Work request
Reproduce the data below word for word, keeping every line unchanged.
Records for the task section start
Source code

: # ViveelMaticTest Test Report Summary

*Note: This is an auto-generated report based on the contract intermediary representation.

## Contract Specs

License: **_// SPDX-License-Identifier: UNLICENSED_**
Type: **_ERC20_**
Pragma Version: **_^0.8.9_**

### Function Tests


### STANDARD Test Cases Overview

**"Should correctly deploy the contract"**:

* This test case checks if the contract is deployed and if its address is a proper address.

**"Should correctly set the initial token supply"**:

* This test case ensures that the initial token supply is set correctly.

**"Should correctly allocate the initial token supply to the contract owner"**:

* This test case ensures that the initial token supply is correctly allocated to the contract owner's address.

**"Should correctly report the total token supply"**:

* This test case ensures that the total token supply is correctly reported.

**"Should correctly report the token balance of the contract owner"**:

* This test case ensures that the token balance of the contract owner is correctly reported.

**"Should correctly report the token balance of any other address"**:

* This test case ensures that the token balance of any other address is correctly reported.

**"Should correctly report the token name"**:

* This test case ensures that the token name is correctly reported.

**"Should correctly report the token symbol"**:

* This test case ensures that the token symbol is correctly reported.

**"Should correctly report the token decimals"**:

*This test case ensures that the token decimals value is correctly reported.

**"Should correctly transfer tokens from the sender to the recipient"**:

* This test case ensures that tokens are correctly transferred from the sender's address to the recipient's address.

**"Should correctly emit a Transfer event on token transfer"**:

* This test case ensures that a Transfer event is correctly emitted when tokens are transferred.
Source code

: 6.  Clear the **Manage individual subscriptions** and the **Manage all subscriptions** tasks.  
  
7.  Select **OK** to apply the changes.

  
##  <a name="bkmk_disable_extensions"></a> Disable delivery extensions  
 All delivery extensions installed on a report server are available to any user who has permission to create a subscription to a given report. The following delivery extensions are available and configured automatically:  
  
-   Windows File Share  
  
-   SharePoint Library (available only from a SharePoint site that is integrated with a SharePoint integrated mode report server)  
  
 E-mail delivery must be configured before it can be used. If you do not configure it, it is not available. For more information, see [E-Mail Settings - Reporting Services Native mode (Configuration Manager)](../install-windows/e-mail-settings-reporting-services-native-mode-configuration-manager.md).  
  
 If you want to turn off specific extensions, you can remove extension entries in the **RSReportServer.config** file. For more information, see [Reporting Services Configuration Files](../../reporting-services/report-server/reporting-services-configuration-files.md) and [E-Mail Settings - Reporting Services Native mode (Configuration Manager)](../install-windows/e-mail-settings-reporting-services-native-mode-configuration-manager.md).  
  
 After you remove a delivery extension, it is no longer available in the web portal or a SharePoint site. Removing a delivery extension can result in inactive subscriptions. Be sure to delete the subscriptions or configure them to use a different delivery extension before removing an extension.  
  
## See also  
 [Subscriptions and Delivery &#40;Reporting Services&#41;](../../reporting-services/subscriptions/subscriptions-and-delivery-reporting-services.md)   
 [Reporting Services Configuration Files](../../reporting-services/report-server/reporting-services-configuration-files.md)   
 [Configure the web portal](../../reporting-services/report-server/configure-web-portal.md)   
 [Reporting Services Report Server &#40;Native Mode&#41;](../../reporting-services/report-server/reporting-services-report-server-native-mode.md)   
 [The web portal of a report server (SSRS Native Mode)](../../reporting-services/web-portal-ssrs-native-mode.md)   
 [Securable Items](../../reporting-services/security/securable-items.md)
Records for the task section end
Answer to this exercise
Source code

: # ViveelMaticTest Test Report Summary

*Note: This is an auto-generated report based on the contract intermediary representation.

## Contract Specs

License: **_// SPDX-License-Identifier: UNLICENSED_**
Type: **_ERC20_**
Pragma Version: **_^0.8.9_**

### Function Tests


### STANDARD Test Cases Overview

**"Should correctly deploy the contract"**:

* This test case checks if the contract is deployed and if its address is a proper address.

**"Should correctly set the initial token supply"**:

* This test case ensures that the initial token supply is set correctly.

**"Should correctly allocate the initial token supply to the contract owner"**:

* This test case ensures that the initial token supply is correctly allocated to the contract owner's address.

**"Should correctly report the total token supply"**:

* This test case ensures that the total token supply is correctly reported.

**"Should correctly report the token balance of the contract owner"**:

* This test case ensures that the token balance of the contract owner is correctly reported.

**"Should correctly report the token balance of any other address"**:

* This test case ensures that the token balance of any other address is correctly reported.

**"Should correctly report the token name"**:

* This test case ensures that the token name is correctly reported.

**"Should correctly report the token symbol"**:

* This test case ensures that the token symbol is correctly reported.

**"Should correctly report the token decimals"**:

*This test case ensures that the token decimals value is correctly reported.

**"Should correctly transfer tokens from the sender to the recipient"**:

* This test case ensures that tokens are correctly transferred from the sender's address to the recipient's address.

**"Should correctly emit a Transfer event on token transfer"**:

* This test case ensures that a Transfer event is correctly emitted when tokens are transferred.
Source code

: 6.  Clear the **Manage individual subscriptions** and the **Manage all subscriptions** tasks.  
  
7.  Select **OK** to apply the changes.

  
##  <a name="bkmk_disable_extensions"></a> Disable delivery extensions  
 All delivery extensions installed on a report server are available to any user who has permission to create a subscription to a given report. The following delivery extensions are available and configured automatically:  
  
-   Windows File Share  
  
-   SharePoint Library (available only from a SharePoint site that is integrated with a SharePoint integrated mode report server)  
  
 E-mail delivery must be configured before it can be used. If you do not configure it, it is not available. For more information, see [E-Mail Settings - Reporting Services Native mode (Configuration Manager)](../install-windows/e-mail-settings-reporting-services-native-mode-configuration-manager.md).  
  
 If you want to turn off specific extensions, you can remove extension entries in the **RSReportServer.config** file. For more information, see [Reporting Services Configuration Files](../../reporting-services/report-server/reporting-services-configuration-files.md) and [E-Mail Settings - Reporting Services Native mode (Configuration Manager)](../install-windows/e-mail-settings-reporting-services-native-mode-configuration-manager.md).  
  
 After you remove a delivery extension, it is no longer available in the web portal or a SharePoint site. Removing a delivery extension can result in inactive subscriptions. Be sure to delete the subscriptions or configure them to use a different delivery extension before removing an extension.  
  
## See also  
 [Subscriptions and Delivery &#40;Reporting Services&#41;](../../reporting-services/subscriptions/subscriptions-and-delivery-reporting-services.md)   
 [Reporting Services Configuration Files](../../reporting-services/report-server/reporting-services-configuration-files.md)   
 [Configure the web portal](../../reporting-services/report-server/configure-web-portal.md)   
 [Reporting Services Report Server &#40;Native Mode&#41;](../../reporting-services/report-server/reporting-services-report-server-native-mode.md)   
 [The web portal of a report server (SSRS Native Mode)](../../reporting-services/web-portal-ssrs-native-mode.md)   
 [Securable Items](../../reporting-services/security/securable-items.md)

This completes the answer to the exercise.